---- DATA IN THIS EXERCISE

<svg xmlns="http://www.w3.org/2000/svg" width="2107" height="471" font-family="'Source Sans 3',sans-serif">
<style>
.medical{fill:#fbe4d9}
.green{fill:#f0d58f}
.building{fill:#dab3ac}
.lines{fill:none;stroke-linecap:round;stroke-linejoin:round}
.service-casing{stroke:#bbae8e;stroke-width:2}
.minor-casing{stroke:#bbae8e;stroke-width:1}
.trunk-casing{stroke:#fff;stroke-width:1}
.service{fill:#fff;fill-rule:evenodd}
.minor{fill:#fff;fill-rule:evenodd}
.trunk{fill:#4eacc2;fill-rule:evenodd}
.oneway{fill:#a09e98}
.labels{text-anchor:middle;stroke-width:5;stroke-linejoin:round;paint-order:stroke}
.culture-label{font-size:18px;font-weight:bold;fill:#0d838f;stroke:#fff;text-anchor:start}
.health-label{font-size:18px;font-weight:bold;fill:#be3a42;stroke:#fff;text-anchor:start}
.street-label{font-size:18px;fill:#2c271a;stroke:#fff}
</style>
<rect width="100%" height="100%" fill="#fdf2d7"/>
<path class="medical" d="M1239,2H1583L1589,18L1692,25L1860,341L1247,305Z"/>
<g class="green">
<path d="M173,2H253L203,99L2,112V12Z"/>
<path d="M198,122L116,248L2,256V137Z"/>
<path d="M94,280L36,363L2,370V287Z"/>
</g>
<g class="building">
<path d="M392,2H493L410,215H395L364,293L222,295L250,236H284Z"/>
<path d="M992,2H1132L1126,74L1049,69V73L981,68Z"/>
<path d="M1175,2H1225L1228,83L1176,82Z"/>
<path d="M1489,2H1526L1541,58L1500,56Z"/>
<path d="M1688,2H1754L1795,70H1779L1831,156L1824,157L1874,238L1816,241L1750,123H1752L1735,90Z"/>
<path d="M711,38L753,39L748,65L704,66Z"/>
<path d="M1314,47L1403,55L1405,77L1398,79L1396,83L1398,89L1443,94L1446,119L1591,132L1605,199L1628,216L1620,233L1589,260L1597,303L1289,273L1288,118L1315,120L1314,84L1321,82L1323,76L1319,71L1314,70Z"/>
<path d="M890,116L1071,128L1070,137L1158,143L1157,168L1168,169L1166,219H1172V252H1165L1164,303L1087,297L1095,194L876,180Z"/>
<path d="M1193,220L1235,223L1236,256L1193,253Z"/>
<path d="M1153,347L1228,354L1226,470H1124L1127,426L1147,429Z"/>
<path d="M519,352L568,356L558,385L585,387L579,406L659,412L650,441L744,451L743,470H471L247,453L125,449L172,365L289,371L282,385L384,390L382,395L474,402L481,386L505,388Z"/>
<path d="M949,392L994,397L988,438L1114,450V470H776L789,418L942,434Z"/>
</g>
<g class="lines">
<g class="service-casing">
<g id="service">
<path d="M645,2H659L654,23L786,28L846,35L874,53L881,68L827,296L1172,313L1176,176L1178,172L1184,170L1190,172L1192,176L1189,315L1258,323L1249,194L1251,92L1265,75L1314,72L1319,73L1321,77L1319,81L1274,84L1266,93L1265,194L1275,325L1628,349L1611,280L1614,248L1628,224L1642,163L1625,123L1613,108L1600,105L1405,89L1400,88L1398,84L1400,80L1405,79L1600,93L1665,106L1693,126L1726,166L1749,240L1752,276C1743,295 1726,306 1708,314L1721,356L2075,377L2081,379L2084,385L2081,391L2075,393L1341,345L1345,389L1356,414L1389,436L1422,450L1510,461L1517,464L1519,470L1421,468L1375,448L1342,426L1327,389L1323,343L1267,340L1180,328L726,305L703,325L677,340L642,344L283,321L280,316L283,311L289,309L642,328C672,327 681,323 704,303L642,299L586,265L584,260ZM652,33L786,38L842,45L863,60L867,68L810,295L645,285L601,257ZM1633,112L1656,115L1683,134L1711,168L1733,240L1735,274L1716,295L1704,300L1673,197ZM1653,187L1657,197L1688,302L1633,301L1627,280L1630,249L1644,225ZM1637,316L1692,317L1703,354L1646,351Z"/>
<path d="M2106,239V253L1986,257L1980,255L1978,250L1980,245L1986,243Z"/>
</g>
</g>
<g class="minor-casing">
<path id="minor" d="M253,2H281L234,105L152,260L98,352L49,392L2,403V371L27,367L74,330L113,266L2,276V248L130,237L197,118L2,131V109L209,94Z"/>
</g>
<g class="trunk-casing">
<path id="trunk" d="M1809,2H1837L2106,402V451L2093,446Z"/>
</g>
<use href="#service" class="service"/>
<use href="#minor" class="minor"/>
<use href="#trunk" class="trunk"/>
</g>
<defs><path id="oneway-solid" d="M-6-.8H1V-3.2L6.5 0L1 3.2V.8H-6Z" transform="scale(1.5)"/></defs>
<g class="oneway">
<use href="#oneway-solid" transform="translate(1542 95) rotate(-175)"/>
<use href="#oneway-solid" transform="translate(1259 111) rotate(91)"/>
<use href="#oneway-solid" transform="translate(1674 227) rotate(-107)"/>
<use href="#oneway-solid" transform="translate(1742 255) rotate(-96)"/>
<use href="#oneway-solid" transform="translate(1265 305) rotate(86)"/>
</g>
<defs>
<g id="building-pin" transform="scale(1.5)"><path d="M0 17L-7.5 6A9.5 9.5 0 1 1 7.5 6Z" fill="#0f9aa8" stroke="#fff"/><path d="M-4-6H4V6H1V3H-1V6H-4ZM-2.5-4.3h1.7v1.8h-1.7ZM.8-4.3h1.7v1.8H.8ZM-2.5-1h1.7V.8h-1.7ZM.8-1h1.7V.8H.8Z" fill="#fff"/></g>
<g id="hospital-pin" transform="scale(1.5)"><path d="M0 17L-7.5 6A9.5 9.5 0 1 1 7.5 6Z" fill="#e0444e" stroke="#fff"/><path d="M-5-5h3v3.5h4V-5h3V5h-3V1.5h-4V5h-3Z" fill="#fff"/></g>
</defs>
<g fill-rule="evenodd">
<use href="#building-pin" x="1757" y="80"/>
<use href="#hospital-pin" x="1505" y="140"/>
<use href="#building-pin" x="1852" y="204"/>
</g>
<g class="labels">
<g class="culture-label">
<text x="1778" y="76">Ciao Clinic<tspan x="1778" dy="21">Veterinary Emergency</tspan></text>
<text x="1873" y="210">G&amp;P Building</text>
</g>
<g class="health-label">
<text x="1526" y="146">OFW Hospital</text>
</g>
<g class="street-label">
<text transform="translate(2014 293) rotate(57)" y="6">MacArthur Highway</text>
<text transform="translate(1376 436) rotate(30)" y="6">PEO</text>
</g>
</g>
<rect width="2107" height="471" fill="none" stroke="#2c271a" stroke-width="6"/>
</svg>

--------

WHAT TO PRODUCE —
Would you write out the data exactly as it reads?

RESPONSE —
<svg xmlns="http://www.w3.org/2000/svg" width="2107" height="471" font-family="'Source Sans 3',sans-serif">
<style>
.medical{fill:#fbe4d9}
.green{fill:#f0d58f}
.building{fill:#dab3ac}
.lines{fill:none;stroke-linecap:round;stroke-linejoin:round}
.service-casing{stroke:#bbae8e;stroke-width:2}
.minor-casing{stroke:#bbae8e;stroke-width:1}
.trunk-casing{stroke:#fff;stroke-width:1}
.service{fill:#fff;fill-rule:evenodd}
.minor{fill:#fff;fill-rule:evenodd}
.trunk{fill:#4eacc2;fill-rule:evenodd}
.oneway{fill:#a09e98}
.labels{text-anchor:middle;stroke-width:5;stroke-linejoin:round;paint-order:stroke}
.culture-label{font-size:18px;font-weight:bold;fill:#0d838f;stroke:#fff;text-anchor:start}
.health-label{font-size:18px;font-weight:bold;fill:#be3a42;stroke:#fff;text-anchor:start}
.street-label{font-size:18px;fill:#2c271a;stroke:#fff}
</style>
<rect width="100%" height="100%" fill="#fdf2d7"/>
<path class="medical" d="M1239,2H1583L1589,18L1692,25L1860,341L1247,305Z"/>
<g class="green">
<path d="M173,2H253L203,99L2,112V12Z"/>
<path d="M198,122L116,248L2,256V137Z"/>
<path d="M94,280L36,363L2,370V287Z"/>
</g>
<g class="building">
<path d="M392,2H493L410,215H395L364,293L222,295L250,236H284Z"/>
<path d="M992,2H1132L1126,74L1049,69V73L981,68Z"/>
<path d="M1175,2H1225L1228,83L1176,82Z"/>
<path d="M1489,2H1526L1541,58L1500,56Z"/>
<path d="M1688,2H1754L1795,70H1779L1831,156L1824,157L1874,238L1816,241L1750,123H1752L1735,90Z"/>
<path d="M711,38L753,39L748,65L704,66Z"/>
<path d="M1314,47L1403,55L1405,77L1398,79L1396,83L1398,89L1443,94L1446,119L1591,132L1605,199L1628,216L1620,233L1589,260L1597,303L1289,273L1288,118L1315,120L1314,84L1321,82L1323,76L1319,71L1314,70Z"/>
<path d="M890,116L1071,128L1070,137L1158,143L1157,168L1168,169L1166,219H1172V252H1165L1164,303L1087,297L1095,194L876,180Z"/>
<path d="M1193,220L1235,223L1236,256L1193,253Z"/>
<path d="M1153,347L1228,354L1226,470H1124L1127,426L1147,429Z"/>
<path d="M519,352L568,356L558,385L585,387L579,406L659,412L650,441L744,451L743,470H471L247,453L125,449L172,365L289,371L282,385L384,390L382,395L474,402L481,386L505,388Z"/>
<path d="M949,392L994,397L988,438L1114,450V470H776L789,418L942,434Z"/>
</g>
<g class="lines">
<g class="service-casing">
<g id="service">
<path d="M645,2H659L654,23L786,28L846,35L874,53L881,68L827,296L1172,313L1176,176L1178,172L1184,170L1190,172L1192,176L1189,315L1258,323L1249,194L1251,92L1265,75L1314,72L1319,73L1321,77L1319,81L1274,84L1266,93L1265,194L1275,325L1628,349L1611,280L1614,248L1628,224L1642,163L1625,123L1613,108L1600,105L1405,89L1400,88L1398,84L1400,80L1405,79L1600,93L1665,106L1693,126L1726,166L1749,240L1752,276C1743,295 1726,306 1708,314L1721,356L2075,377L2081,379L2084,385L2081,391L2075,393L1341,345L1345,389L1356,414L1389,436L1422,450L1510,461L1517,464L1519,470L1421,468L1375,448L1342,426L1327,389L1323,343L1267,340L1180,328L726,305L703,325L677,340L642,344L283,321L280,316L283,311L289,309L642,328C672,327 681,323 704,303L642,299L586,265L584,260ZM652,33L786,38L842,45L863,60L867,68L810,295L645,285L601,257ZM1633,112L1656,115L1683,134L1711,168L1733,240L1735,274L1716,295L1704,300L1673,197ZM1653,187L1657,197L1688,302L1633,301L1627,280L1630,249L1644,225ZM1637,316L1692,317L1703,354L1646,351Z"/>
<path d="M2106,239V253L1986,257L1980,255L1978,250L1980,245L1986,243Z"/>
</g>
</g>
<g class="minor-casing">
<path id="minor" d="M253,2H281L234,105L152,260L98,352L49,392L2,403V371L27,367L74,330L113,266L2,276V248L130,237L197,118L2,131V109L209,94Z"/>
</g>
<g class="trunk-casing">
<path id="trunk" d="M1809,2H1837L2106,402V451L2093,446Z"/>
</g>
<use href="#service" class="service"/>
<use href="#minor" class="minor"/>
<use href="#trunk" class="trunk"/>
</g>
<defs><path id="oneway-solid" d="M-6-.8H1V-3.2L6.5 0L1 3.2V.8H-6Z" transform="scale(1.5)"/></defs>
<g class="oneway">
<use href="#oneway-solid" transform="translate(1542 95) rotate(-175)"/>
<use href="#oneway-solid" transform="translate(1259 111) rotate(91)"/>
<use href="#oneway-solid" transform="translate(1674 227) rotate(-107)"/>
<use href="#oneway-solid" transform="translate(1742 255) rotate(-96)"/>
<use href="#oneway-solid" transform="translate(1265 305) rotate(86)"/>
</g>
<defs>
<g id="building-pin" transform="scale(1.5)"><path d="M0 17L-7.5 6A9.5 9.5 0 1 1 7.5 6Z" fill="#0f9aa8" stroke="#fff"/><path d="M-4-6H4V6H1V3H-1V6H-4ZM-2.5-4.3h1.7v1.8h-1.7ZM.8-4.3h1.7v1.8H.8ZM-2.5-1h1.7V.8h-1.7ZM.8-1h1.7V.8H.8Z" fill="#fff"/></g>
<g id="hospital-pin" transform="scale(1.5)"><path d="M0 17L-7.5 6A9.5 9.5 0 1 1 7.5 6Z" fill="#e0444e" stroke="#fff"/><path d="M-5-5h3v3.5h4V-5h3V5h-3V1.5h-4V5h-3Z" fill="#fff"/></g>
</defs>
<g fill-rule="evenodd">
<use href="#building-pin" x="1757" y="80"/>
<use href="#hospital-pin" x="1505" y="140"/>
<use href="#building-pin" x="1852" y="204"/>
</g>
<g class="labels">
<g class="culture-label">
<text x="1778" y="76">Ciao Clinic<tspan x="1778" dy="21">Veterinary Emergency</tspan></text>
<text x="1873" y="210">G&amp;P Building</text>
</g>
<g class="health-label">
<text x="1526" y="146">OFW Hospital</text>
</g>
<g class="street-label">
<text transform="translate(2014 293) rotate(57)" y="6">MacArthur Highway</text>
<text transform="translate(1376 436) rotate(30)" y="6">PEO</text>
</g>
</g>
<rect width="2107" height="471" fill="none" stroke="#2c271a" stroke-width="6"/>
</svg>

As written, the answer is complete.